When selecting a dog that is best for you and your family, consider the dog breed, the lineage of the puppy, the health and the temperament of the breed and the puppy you like.
Overall, your new puppy should appear to be healthy and strong, energetic but not hyperactive, loving and interested in you. Your new Bichon Frise puppy should not be clingy, yet she should be spirited, but trainable.
That sounds like a pretty big order, but if you break it down into bite sized segments, you’ll be able to choose your new Bichon Frise puppy wisely
If you adopt or purchase a puppy that is too timid, too aggressive, too active, or too sickly, you may end up taking your puppy to a shelter.
Keep in mind that nobody wins if you select the wrong puppy. Not you, not the puppy, and not the shelter…
Tips on Selecting a Dog
Will your new Bichon puppy grow up to be a show dog or will she just be a family pet? Your answer will determine exactly what you should look for, in a new dog.
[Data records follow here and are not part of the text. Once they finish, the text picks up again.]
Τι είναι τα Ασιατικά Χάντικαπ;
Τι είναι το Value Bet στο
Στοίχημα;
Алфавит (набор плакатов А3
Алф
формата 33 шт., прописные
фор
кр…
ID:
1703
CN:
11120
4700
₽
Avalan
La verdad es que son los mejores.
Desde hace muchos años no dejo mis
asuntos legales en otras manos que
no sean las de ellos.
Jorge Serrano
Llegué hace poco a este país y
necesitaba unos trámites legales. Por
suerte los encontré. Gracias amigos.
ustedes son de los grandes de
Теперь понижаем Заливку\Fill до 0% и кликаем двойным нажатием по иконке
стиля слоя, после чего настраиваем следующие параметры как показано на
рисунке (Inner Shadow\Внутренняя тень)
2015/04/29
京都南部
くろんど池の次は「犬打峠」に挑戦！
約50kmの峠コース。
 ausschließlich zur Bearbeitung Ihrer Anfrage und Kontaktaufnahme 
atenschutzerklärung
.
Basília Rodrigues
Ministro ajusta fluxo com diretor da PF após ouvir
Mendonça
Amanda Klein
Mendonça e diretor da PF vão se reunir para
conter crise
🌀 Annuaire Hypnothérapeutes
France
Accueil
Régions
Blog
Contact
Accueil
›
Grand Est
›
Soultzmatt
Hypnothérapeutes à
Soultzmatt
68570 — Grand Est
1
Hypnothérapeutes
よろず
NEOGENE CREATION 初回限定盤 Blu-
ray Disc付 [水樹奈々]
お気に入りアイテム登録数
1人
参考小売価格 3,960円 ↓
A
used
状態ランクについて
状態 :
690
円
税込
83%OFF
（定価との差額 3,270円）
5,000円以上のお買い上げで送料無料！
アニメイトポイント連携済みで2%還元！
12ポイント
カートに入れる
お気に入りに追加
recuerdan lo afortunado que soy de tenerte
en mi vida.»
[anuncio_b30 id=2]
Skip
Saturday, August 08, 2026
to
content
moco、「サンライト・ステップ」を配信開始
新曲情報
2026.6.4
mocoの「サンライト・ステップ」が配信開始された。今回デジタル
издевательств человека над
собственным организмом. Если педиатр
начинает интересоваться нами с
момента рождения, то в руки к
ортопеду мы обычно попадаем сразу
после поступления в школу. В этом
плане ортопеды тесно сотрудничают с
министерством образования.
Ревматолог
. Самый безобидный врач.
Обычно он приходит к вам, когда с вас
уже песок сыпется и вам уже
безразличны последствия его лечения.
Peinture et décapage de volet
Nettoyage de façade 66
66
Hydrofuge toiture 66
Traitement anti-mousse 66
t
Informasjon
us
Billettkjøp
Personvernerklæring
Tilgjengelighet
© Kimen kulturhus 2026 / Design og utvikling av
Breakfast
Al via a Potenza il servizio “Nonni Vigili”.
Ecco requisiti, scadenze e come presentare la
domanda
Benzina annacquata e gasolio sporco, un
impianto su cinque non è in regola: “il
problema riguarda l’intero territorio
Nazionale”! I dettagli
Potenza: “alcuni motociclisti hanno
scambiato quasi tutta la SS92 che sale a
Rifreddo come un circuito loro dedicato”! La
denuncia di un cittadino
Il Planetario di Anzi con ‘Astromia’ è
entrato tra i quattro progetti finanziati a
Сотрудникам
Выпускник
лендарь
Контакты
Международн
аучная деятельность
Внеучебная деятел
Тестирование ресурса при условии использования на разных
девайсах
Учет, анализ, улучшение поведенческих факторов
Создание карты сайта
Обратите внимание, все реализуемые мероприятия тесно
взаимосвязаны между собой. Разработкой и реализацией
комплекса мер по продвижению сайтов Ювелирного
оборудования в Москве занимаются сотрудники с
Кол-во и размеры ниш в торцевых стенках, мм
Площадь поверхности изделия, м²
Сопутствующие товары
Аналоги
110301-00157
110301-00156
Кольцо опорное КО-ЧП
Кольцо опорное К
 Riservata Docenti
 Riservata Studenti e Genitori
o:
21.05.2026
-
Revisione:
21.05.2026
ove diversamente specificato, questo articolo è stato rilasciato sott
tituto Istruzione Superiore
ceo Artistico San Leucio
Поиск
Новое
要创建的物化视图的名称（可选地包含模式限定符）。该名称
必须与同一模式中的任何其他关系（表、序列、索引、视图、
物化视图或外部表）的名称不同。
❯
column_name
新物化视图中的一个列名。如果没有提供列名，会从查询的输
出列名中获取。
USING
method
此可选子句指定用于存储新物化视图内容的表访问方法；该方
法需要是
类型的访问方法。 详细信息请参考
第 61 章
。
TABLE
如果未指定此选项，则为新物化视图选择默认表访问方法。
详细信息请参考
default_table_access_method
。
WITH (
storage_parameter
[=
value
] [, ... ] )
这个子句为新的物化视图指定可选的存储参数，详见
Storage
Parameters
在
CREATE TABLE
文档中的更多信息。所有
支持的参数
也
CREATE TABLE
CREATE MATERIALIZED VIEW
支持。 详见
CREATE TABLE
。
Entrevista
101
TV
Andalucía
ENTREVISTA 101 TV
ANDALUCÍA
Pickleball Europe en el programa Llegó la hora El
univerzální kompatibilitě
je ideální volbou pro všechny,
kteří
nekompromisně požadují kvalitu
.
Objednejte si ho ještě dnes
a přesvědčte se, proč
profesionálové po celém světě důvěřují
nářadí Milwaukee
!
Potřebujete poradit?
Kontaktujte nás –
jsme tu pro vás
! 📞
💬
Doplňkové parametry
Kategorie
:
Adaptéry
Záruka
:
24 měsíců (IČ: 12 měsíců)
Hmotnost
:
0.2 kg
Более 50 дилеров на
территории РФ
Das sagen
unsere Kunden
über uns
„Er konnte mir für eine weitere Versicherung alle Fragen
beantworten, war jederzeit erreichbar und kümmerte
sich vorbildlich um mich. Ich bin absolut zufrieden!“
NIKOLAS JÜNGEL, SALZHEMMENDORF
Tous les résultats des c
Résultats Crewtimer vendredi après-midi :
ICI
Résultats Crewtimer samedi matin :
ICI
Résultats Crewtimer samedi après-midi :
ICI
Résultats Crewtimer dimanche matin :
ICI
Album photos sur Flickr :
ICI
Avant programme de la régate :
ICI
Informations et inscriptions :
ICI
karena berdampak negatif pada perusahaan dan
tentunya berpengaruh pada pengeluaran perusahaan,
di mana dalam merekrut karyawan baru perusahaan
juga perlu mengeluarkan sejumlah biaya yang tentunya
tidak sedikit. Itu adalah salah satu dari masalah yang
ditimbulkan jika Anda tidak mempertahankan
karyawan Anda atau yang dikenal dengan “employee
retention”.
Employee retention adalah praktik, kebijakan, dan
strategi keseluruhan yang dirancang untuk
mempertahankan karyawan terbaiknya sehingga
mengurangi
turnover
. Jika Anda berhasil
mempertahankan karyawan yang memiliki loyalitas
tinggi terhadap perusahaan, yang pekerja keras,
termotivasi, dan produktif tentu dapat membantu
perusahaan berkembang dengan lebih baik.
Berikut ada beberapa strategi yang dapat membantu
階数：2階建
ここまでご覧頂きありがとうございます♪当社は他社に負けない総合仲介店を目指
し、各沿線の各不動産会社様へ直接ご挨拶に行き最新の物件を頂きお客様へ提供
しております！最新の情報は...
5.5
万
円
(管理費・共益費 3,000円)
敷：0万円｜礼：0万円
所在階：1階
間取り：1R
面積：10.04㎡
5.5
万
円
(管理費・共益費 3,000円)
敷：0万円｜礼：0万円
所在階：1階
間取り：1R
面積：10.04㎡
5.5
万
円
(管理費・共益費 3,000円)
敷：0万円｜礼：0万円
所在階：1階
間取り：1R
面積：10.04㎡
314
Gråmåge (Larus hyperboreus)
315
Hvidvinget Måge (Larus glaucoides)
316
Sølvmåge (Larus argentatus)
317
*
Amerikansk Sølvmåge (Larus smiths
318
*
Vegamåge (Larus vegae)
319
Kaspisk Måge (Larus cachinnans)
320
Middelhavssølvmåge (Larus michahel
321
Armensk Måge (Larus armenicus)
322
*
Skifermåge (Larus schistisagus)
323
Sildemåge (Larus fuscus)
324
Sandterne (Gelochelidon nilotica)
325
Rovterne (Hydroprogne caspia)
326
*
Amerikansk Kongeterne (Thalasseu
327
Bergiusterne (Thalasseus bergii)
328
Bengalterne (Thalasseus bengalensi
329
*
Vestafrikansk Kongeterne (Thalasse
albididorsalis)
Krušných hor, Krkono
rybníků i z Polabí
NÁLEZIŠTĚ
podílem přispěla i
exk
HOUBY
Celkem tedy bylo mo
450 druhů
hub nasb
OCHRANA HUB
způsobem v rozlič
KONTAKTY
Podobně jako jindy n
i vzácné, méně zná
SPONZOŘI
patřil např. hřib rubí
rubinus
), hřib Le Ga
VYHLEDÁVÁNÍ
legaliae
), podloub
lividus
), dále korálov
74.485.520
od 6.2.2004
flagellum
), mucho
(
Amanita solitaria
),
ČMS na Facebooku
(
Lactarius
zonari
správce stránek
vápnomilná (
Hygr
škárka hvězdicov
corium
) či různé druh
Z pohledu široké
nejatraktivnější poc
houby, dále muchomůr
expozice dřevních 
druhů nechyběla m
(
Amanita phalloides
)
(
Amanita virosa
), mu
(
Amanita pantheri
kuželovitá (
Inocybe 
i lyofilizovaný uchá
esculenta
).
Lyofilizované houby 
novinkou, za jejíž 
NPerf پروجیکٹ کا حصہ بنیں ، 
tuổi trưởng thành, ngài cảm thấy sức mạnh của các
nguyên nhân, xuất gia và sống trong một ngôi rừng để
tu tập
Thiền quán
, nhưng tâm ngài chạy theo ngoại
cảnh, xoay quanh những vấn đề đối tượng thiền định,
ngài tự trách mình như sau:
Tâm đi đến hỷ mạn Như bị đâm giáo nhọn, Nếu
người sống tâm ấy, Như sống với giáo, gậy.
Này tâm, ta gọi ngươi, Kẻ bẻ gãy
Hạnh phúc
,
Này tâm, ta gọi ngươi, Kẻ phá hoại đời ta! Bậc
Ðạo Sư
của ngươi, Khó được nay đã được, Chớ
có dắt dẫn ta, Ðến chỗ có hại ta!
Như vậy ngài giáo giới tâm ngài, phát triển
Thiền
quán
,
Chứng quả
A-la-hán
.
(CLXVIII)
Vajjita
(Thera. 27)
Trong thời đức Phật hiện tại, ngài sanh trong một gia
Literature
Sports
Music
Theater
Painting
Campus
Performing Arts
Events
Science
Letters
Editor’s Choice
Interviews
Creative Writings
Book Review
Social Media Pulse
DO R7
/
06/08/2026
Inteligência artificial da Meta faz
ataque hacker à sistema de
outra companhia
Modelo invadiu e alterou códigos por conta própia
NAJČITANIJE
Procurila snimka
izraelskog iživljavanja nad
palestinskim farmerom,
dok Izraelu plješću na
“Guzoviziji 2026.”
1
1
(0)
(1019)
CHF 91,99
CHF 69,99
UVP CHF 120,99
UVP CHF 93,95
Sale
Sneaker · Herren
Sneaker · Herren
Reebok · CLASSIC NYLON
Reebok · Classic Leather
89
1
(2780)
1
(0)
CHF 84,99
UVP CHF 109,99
However, no matter what your plan is, you should look for some common traits…
Even before you look at a single puppy, you’ll need to do some homework to check on the reputation of breeders that you are considering. Ask for the names of people who have purchased puppies from the breeder, and talk to them to see what their experience was like. Were they happy with their new puppy, and if not, did the breeder make things right?
You’ll want to choose a puppy in good health. Your inspection should determine some basics. A puppy’s eyes should be clear and free from tearing or discharge. The puppy’s eyes should be dark, with dark rims. Her gums should be pink, and her teeth should be pure white. Your puppy’s ears should be pink inside, should not have a foul odor and you should not see a brownish discharge coming from them. Her coat should feel soft, clean and untangled. Your new puppy should not have a cough or diarrhea, as either of these conditions could be a sign of serious illness. A good breeder will not object to your agreement being contingent upon a clean bill of health from your veterinarian.
Your Puppy’s Mother
Ask to see the puppy’s mother. The mother will have many of the characteristics that your puppy will have when grown. If there are any obvious defects, you may be able to see them, as well. Your breeder should willingly let you meet the mother.
Bichon Frises are outgoing by nature. If you call a puppy who is playing with its brothers and sisters, you should end up with a lap full of puppies. Bichons naturally love people. If one puppy cowers, afraid in a corner, do not choose that one. Bichons should not be afraid of strangers, and this is abnormal behavior for a Bichon Frise. You might want to avoid the most aggressive puppy as well, as that pup could be difficult to train.
Pedigree and Registration
Your breeder should provide you with a copy of papers for each of these. File these papers in a secure place, just in case you decide to show your puppy later, when she is older and more mature.
Your Reward is a Special Puppy
Selecting a dog is not difficult if you have done your homework. Just make sure that you keep things in perspective. First, make sure that you have chosen a good breeder. Next, make sure your puppy is healthy and that you are compatible.
Then and only then, should you let yourself fall in love with your new puppy! That way, you’ll choose wisely, and you’ll have many years together, with your healthy and happy dog.
Now it’s time for you to get ready to bring your new puppy home!